TASK GOAL: Arrange every line of the entries below as a JSON list of strings, with one string per line and blank lines left out.

[Collected data]

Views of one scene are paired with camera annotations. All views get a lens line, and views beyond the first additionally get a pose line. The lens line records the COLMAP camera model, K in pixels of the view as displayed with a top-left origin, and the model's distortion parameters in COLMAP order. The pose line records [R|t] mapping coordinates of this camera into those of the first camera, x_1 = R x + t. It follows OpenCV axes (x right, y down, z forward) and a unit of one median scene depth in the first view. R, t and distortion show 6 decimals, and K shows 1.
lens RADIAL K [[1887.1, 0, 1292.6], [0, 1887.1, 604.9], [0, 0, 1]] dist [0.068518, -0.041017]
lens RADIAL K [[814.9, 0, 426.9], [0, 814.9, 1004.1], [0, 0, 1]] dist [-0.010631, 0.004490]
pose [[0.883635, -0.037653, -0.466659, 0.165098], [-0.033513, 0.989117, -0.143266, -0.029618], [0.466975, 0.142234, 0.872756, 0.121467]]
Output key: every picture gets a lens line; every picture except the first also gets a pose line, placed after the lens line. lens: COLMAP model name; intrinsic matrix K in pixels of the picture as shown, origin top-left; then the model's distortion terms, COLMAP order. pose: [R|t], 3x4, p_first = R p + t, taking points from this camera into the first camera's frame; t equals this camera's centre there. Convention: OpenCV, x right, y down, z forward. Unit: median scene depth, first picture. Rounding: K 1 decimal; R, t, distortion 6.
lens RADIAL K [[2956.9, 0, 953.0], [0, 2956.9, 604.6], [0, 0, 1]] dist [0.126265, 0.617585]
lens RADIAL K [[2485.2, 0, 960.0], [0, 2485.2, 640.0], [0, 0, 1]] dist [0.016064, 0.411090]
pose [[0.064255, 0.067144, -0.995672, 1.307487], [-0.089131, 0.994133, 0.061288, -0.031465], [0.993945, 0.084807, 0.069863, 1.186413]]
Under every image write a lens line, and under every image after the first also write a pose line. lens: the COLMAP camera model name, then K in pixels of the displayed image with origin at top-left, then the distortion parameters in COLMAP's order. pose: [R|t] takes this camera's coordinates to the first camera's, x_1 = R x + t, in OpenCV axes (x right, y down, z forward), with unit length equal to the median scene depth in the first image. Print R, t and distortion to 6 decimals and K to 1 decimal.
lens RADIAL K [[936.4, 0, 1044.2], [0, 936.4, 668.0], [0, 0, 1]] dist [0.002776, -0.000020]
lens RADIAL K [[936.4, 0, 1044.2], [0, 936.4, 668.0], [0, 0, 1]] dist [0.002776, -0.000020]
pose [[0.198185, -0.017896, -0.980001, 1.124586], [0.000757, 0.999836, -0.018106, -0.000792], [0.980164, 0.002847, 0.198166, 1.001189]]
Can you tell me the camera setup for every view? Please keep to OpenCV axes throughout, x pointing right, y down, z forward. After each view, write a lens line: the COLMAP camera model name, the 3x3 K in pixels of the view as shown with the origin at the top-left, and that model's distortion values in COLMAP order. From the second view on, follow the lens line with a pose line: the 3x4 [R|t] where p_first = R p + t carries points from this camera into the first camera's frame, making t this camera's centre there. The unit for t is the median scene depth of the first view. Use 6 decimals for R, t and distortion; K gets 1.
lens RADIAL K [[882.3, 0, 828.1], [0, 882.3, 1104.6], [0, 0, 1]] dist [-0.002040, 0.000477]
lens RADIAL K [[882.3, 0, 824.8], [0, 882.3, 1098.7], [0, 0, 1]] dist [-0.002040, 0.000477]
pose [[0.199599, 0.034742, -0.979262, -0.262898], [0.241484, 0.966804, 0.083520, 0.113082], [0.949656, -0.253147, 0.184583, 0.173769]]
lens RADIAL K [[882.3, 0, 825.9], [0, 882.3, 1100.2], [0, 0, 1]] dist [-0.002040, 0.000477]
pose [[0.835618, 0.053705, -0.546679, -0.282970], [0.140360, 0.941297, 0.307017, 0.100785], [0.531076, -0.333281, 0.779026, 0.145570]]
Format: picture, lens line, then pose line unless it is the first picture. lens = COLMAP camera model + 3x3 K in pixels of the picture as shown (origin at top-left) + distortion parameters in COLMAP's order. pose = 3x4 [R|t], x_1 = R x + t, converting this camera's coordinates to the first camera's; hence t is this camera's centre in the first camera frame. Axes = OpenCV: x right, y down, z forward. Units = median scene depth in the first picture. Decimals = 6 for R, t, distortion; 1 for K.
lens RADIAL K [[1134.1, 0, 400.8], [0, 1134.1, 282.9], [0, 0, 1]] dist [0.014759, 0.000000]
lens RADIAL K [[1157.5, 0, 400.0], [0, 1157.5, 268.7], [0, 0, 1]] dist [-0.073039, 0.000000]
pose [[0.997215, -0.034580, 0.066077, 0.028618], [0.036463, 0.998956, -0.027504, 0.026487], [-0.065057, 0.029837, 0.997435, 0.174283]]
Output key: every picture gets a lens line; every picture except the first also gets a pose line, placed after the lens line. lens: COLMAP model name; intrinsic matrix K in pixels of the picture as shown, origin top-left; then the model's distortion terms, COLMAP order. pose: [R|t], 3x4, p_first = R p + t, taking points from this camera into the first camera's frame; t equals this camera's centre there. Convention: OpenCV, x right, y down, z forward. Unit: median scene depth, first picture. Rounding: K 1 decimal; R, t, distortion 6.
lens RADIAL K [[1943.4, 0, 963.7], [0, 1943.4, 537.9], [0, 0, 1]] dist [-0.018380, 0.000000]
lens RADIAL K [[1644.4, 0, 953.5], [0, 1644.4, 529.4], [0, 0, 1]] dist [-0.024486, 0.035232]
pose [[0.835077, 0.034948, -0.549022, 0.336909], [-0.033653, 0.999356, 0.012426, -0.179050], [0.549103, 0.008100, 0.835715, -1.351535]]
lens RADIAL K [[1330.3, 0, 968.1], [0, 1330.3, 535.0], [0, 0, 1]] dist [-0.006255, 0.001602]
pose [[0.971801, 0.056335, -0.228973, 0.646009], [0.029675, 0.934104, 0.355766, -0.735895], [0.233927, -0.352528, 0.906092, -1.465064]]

WRITTEN REPLY:
[
  "Views of one scene are paired with camera annotations. All views get a lens line, and views beyond the first additionally get a pose line. The lens line records the COLMAP camera model, K in pixels of the view as displayed with a top-left origin, and the model's distortion parameters in COLMAP order. The pose line records [R|t] mapping coordinates of this camera into those of the first camera, x_1 = R x + t. It follows OpenCV axes (x right, y down, z forward) and a unit of one median scene depth in the first view. R, t and distortion show 6 decimals, and K shows 1.",
  "lens RADIAL K [[1887.1, 0, 1292.6], [0, 1887.1, 604.9], [0, 0, 1]] dist [0.068518, -0.041017]",
  "lens RADIAL K [[814.9, 0, 426.9], [0, 814.9, 1004.1], [0, 0, 1]] dist [-0.010631, 0.004490]",
  "pose [[0.883635, -0.037653, -0.466659, 0.165098], [-0.033513, 0.989117, -0.143266, -0.029618], [0.466975, 0.142234, 0.872756, 0.121467]]",
  "Output key: every picture gets a lens line; every picture except the first also gets a pose line, placed after the lens line. lens: COLMAP model name; intrinsic matrix K in pixels of the picture as shown, origin top-left; then the model's distortion terms, COLMAP order. pose: [R|t], 3x4, p_first = R p + t, taking points from this camera into the first camera's frame; t equals this camera's centre there. Convention: OpenCV, x right, y down, z forward. Unit: median scene depth, first picture. Rounding: K 1 decimal; R, t, distortion 6.",
  "lens RADIAL K [[2956.9, 0, 953.0], [0, 2956.9, 604.6], [0, 0, 1]] dist [0.126265, 0.617585]",
  "lens RADIAL K [[2485.2, 0, 960.0], [0, 2485.2, 640.0], [0, 0, 1]] dist [0.016064, 0.411090]",
  "pose [[0.064255, 0.067144, -0.995672, 1.307487], [-0.089131, 0.994133, 0.061288, -0.031465], [0.993945, 0.084807, 0.069863, 1.186413]]",
  "Under every image write a lens line, and under every image after the first also write a pose line. lens: the COLMAP camera model name, then K in pixels of the displayed image with origin at top-left, then the distortion parameters in COLMAP's order. pose: [R|t] takes this camera's coordinates to the first camera's, x_1 = R x + t, in OpenCV axes (x right, y down, z forward), with unit length equal to the median scene depth in the first image. Print R, t and distortion to 6 decimals and K to 1 decimal.",
  "lens RADIAL K [[936.4, 0, 1044.2], [0, 936.4, 668.0], [0, 0, 1]] dist [0.002776, -0.000020]",
  "lens RADIAL K [[936.4, 0, 1044.2], [0, 936.4, 668.0], [0, 0, 1]] dist [0.002776, -0.000020]",
  "pose [[0.198185, -0.017896, -0.980001, 1.124586], [0.000757, 0.999836, -0.018106, -0.000792], [0.980164, 0.002847, 0.198166, 1.001189]]",
  "Can you tell me the camera setup for every view? Please keep to OpenCV axes throughout, x pointing right, y down, z forward. After each view, write a lens line: the COLMAP camera model name, the 3x3 K in pixels of the view as shown with the origin at the top-left, and that model's distortion values in COLMAP order. From the second view on, follow the lens line with a pose line: the 3x4 [R|t] where p_first = R p + t carries points from this camera into the first camera's frame, making t this camera's centre there. The unit for t is the median scene depth of the first view. Use 6 decimals for R, t and distortion; K gets 1.",
  "lens RADIAL K [[882.3, 0, 828.1], [0, 882.3, 1104.6], [0, 0, 1]] dist [-0.002040, 0.000477]",
  "lens RADIAL K [[882.3, 0, 824.8], [0, 882.3, 1098.7], [0, 0, 1]] dist [-0.002040, 0.000477]",
  "pose [[0.199599, 0.034742, -0.979262, -0.262898], [0.241484, 0.966804, 0.083520, 0.113082], [0.949656, -0.253147, 0.184583, 0.173769]]",
  "lens RADIAL K [[882.3, 0, 825.9], [0, 882.3, 1100.2], [0, 0, 1]] dist [-0.002040, 0.000477]",
  "pose [[0.835618, 0.053705, -0.546679, -0.282970], [0.140360, 0.941297, 0.307017, 0.100785], [0.531076, -0.333281, 0.779026, 0.145570]]",
  "Format: picture, lens line, then pose line unless it is the first picture. lens = COLMAP camera model + 3x3 K in pixels of the picture as shown (origin at top-left) + distortion parameters in COLMAP's order. pose = 3x4 [R|t], x_1 = R x + t, converting this camera's coordinates to the first camera's; hence t is this camera's centre in the first camera frame. Axes = OpenCV: x right, y down, z forward. Units = median scene depth in the first picture. Decimals = 6 for R, t, distortion; 1 for K.",
  "lens RADIAL K [[1134.1, 0, 400.8], [0, 1134.1, 282.9], [0, 0, 1]] dist [0.014759, 0.000000]",
  "lens RADIAL K [[1157.5, 0, 400.0], [0, 1157.5, 268.7], [0, 0, 1]] dist [-0.073039, 0.000000]",
  "pose [[0.997215, -0.034580, 0.066077, 0.028618], [0.036463, 0.998956, -0.027504, 0.026487], [-0.065057, 0.029837, 0.997435, 0.174283]]",
  "Output key: every picture gets a lens line; every picture except the first also gets a pose line, placed after the lens line. lens: COLMAP model name; intrinsic matrix K in pixels of the picture as shown, origin top-left; then the model's distortion terms, COLMAP order. pose: [R|t], 3x4, p_first = R p + t, taking points from this camera into the first camera's frame; t equals this camera's centre there. Convention: OpenCV, x right, y down, z forward. Unit: median scene depth, first picture. Rounding: K 1 decimal; R, t, distortion 6.",
  "lens RADIAL K [[1943.4, 0, 963.7], [0, 1943.4, 537.9], [0, 0, 1]] dist [-0.018380, 0.000000]",
  "lens RADIAL K [[1644.4, 0, 953.5], [0, 1644.4, 529.4], [0, 0, 1]] dist [-0.024486, 0.035232]",
  "pose [[0.835077, 0.034948, -0.549022, 0.336909], [-0.033653, 0.999356, 0.012426, -0.179050], [0.549103, 0.008100, 0.835715, -1.351535]]",
  "lens RADIAL K [[1330.3, 0, 968.1], [0, 1330.3, 535.0], [0, 0, 1]] dist [-0.006255, 0.001602]",
  "pose [[0.971801, 0.056335, -0.228973, 0.646009], [0.029675, 0.934104, 0.355766, -0.735895], [0.233927, -0.352528, 0.906092, -1.465064]]"
]